Work required: Revise the rows from the start of the records through the line containing "Blog Instances représentatives du personnel", replacing "Bilbao" with "Bilbo" and leaving everything else the same.

Record extracts:

++++++++++

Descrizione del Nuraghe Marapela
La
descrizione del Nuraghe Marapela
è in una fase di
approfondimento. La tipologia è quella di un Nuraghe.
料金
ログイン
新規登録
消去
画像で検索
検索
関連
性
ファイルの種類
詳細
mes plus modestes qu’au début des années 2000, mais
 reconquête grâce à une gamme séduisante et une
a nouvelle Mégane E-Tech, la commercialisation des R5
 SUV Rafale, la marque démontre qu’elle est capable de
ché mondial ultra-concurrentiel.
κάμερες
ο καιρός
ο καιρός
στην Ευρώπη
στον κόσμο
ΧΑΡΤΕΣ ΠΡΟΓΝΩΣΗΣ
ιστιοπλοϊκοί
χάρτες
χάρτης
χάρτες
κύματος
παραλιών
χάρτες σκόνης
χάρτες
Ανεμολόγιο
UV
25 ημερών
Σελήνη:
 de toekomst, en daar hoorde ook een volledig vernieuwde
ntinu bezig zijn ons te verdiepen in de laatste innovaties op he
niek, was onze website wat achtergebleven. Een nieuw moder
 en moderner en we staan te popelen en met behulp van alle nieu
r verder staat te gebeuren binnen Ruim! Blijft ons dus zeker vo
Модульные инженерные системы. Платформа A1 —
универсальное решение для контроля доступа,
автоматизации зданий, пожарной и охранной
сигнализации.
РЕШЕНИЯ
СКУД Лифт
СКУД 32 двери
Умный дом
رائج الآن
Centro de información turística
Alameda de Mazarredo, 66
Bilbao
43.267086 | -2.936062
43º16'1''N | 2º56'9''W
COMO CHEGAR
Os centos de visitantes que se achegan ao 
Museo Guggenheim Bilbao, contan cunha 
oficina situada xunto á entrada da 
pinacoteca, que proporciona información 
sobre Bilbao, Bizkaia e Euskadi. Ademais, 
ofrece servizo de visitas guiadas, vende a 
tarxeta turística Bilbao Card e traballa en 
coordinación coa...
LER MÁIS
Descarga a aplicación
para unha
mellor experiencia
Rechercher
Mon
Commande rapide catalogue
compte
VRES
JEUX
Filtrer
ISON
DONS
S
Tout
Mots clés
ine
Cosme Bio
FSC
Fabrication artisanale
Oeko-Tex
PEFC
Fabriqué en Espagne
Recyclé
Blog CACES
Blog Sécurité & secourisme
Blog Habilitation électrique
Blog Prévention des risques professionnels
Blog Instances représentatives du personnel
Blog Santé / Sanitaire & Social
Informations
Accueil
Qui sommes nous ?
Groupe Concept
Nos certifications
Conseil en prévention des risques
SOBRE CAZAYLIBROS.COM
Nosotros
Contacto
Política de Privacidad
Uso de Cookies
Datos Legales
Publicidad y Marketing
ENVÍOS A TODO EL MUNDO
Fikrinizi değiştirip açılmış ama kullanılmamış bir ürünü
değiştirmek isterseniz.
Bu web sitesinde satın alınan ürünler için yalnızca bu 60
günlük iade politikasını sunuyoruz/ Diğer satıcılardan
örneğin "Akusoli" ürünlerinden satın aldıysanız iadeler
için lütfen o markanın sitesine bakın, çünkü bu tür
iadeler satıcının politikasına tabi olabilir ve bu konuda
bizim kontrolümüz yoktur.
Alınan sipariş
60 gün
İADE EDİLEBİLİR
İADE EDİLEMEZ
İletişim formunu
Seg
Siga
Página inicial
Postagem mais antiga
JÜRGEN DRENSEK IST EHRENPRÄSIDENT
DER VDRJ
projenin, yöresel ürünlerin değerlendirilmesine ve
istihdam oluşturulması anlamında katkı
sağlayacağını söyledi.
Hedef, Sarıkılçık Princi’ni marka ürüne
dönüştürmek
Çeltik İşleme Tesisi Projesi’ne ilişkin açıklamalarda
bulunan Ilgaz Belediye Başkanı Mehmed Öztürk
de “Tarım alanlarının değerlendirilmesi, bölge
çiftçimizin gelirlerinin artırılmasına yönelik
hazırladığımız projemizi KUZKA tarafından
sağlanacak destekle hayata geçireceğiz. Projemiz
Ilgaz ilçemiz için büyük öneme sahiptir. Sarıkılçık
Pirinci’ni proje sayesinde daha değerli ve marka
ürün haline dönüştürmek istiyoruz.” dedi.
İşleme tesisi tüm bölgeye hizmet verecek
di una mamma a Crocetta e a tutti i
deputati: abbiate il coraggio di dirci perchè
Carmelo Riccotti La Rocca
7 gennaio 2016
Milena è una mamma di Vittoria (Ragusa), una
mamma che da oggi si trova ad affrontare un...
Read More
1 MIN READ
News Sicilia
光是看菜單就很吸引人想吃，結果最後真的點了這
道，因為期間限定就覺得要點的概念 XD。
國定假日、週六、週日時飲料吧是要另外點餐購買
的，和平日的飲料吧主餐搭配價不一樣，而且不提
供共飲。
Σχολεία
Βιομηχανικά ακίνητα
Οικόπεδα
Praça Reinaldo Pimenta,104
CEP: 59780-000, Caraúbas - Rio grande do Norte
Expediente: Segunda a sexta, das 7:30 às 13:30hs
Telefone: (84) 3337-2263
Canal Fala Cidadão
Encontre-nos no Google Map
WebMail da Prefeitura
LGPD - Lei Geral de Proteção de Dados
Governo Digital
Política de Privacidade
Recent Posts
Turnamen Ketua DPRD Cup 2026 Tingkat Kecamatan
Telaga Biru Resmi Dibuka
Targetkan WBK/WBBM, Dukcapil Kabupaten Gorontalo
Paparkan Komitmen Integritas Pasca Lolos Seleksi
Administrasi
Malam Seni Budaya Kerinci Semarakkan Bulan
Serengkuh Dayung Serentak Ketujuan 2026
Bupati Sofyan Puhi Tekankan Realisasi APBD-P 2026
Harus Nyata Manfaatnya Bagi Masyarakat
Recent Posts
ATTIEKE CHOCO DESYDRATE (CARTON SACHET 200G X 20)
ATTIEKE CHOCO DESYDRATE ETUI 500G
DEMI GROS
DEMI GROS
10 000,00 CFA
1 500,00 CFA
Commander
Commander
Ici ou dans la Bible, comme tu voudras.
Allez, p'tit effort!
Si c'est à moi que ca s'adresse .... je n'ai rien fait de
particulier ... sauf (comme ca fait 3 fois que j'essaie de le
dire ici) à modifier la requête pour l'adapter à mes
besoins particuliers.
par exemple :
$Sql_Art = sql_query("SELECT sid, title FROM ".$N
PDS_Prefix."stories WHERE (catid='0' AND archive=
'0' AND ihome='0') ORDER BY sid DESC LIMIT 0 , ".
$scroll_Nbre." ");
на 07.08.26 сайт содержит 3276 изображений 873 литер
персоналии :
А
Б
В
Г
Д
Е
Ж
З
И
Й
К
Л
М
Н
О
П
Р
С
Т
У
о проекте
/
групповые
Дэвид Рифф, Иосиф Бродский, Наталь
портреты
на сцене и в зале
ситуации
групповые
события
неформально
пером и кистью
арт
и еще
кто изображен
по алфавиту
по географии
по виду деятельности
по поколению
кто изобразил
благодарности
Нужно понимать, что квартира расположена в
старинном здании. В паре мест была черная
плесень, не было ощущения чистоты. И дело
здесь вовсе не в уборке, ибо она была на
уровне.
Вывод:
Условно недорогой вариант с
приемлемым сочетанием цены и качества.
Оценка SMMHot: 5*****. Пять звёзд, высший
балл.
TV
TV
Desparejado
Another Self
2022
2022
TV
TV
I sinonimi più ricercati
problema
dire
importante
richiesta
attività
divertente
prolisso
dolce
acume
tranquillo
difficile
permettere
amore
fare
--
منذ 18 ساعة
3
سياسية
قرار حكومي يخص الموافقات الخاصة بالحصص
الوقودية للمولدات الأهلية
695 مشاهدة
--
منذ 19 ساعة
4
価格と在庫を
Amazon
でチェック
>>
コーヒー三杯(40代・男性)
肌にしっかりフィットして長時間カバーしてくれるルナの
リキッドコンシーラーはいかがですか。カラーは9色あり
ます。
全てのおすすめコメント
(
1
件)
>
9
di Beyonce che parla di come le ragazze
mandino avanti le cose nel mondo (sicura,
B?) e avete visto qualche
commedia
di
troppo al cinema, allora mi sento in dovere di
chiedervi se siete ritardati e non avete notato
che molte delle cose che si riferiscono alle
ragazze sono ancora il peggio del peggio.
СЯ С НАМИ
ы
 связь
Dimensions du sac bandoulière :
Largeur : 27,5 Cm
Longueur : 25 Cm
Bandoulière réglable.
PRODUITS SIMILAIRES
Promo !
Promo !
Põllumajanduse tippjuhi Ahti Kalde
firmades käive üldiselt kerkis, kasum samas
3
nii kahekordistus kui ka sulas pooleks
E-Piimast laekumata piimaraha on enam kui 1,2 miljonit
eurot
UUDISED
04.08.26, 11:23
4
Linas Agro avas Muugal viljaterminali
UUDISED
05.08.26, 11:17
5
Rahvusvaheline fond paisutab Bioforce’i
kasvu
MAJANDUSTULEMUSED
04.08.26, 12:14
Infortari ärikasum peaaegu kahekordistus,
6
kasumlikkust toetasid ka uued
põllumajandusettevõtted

++++++++++

Solution to this problem:
Descrizione del Nuraghe Marapela
La
descrizione del Nuraghe Marapela
è in una fase di
approfondimento. La tipologia è quella di un Nuraghe.
料金
ログイン
新規登録
消去
画像で検索
検索
関連
性
ファイルの種類
詳細
mes plus modestes qu’au début des années 2000, mais
 reconquête grâce à une gamme séduisante et une
a nouvelle Mégane E-Tech, la commercialisation des R5
 SUV Rafale, la marque démontre qu’elle est capable de
ché mondial ultra-concurrentiel.
κάμερες
ο καιρός
ο καιρός
στην Ευρώπη
στον κόσμο
ΧΑΡΤΕΣ ΠΡΟΓΝΩΣΗΣ
ιστιοπλοϊκοί
χάρτες
χάρτης
χάρτες
κύματος
παραλιών
χάρτες σκόνης
χάρτες
Ανεμολόγιο
UV
25 ημερών
Σελήνη:
 de toekomst, en daar hoorde ook een volledig vernieuwde
ntinu bezig zijn ons te verdiepen in de laatste innovaties op he
niek, was onze website wat achtergebleven. Een nieuw moder
 en moderner en we staan te popelen en met behulp van alle nieu
r verder staat te gebeuren binnen Ruim! Blijft ons dus zeker vo
Модульные инженерные системы. Платформа A1 —
универсальное решение для контроля доступа,
автоматизации зданий, пожарной и охранной
сигнализации.
РЕШЕНИЯ
СКУД Лифт
СКУД 32 двери
Умный дом
رائج الآن
Centro de información turística
Alameda de Mazarredo, 66
Bilbo
43.267086 | -2.936062
43º16'1''N | 2º56'9''W
COMO CHEGAR
Os centos de visitantes que se achegan ao 
Museo Guggenheim Bilbo, contan cunha 
oficina situada xunto á entrada da 
pinacoteca, que proporciona información 
sobre Bilbo, Bizkaia e Euskadi. Ademais, 
ofrece servizo de visitas guiadas, vende a 
tarxeta turística Bilbo Card e traballa en 
coordinación coa...
LER MÁIS
Descarga a aplicación
para unha
mellor experiencia
Rechercher
Mon
Commande rapide catalogue
compte
VRES
JEUX
Filtrer
ISON
DONS
S
Tout
Mots clés
ine
Cosme Bio
FSC
Fabrication artisanale
Oeko-Tex
PEFC
Fabriqué en Espagne
Recyclé
Blog CACES
Blog Sécurité & secourisme
Blog Habilitation électrique
Blog Prévention des risques professionnels
Blog Instances représentatives du personnel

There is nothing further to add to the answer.